As NGOs collaborating closely with the WHO in the prevention of chronic non–communicable diseases, we have an important stake in this discussion. We wish to express our clear commitment to the proposals before you and take this opportunity to pay tribute to all those WHO staff who have worked with dedication on this difficult task.
The need for this strategy was never more urgent. A major global epidemic of cardiovascular disease, type 2 diabetes, overweight and obesity, affects both the developing and developed world. It is driven by inappropriate diet and inactivity. The problem begins in the earliest days of childhood reflecting the critical importance of good in utero nutrition, extended breastfeeding and sound nutritional practices in infancy onwards in the prevention of long term diet–related non–communicable diseases.
Children are increasingly vulnerable to the inadequacies of diet and activity now resulting in high levels of obesity, the unprecedented development of type 2 diabetes and exposure to cardiovascular risks from an early age.
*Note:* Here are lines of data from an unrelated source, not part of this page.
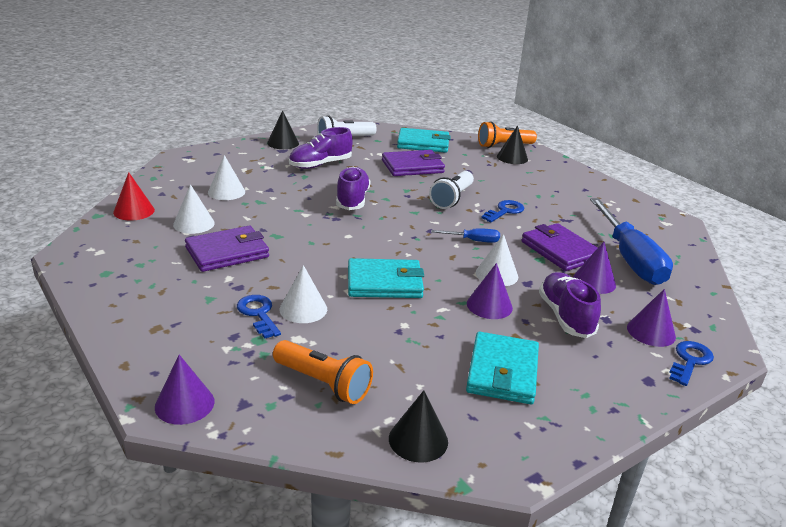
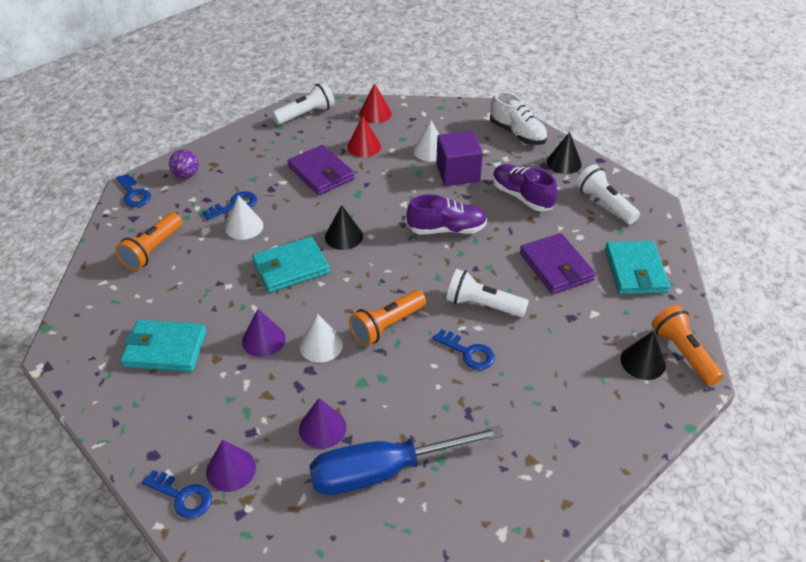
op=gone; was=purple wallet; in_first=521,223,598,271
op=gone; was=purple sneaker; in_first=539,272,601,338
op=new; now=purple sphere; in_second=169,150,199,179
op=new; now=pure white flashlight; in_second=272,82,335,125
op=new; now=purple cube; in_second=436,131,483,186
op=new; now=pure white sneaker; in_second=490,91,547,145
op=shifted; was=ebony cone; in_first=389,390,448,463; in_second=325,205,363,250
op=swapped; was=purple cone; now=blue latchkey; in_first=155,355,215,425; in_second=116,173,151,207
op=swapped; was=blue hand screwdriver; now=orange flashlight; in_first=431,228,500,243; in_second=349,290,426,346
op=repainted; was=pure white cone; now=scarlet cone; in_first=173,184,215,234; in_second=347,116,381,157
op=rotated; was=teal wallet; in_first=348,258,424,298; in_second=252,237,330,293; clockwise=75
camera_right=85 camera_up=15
In this respect I would mention that the IOTF, as part of its WHO collaboration programme, will today submit for consideration by the Director General and his advisers a comprehensive assessment of the best available evidence of the global challenge of childhood obesity.
Already the need for the global strategy has been reinforced by not one, but a succession of major reports that provide irrefutable evidence for action.
The WHO 797 report, Diet, Nutrition and the Prevention of Chronic Diseases, informed the International Conference on Nutrition in 1992 and its World Declaration and Plan of Action for Nutrition, which, incidentally, was endorsed by a resolution of World Health Assembly in 1993.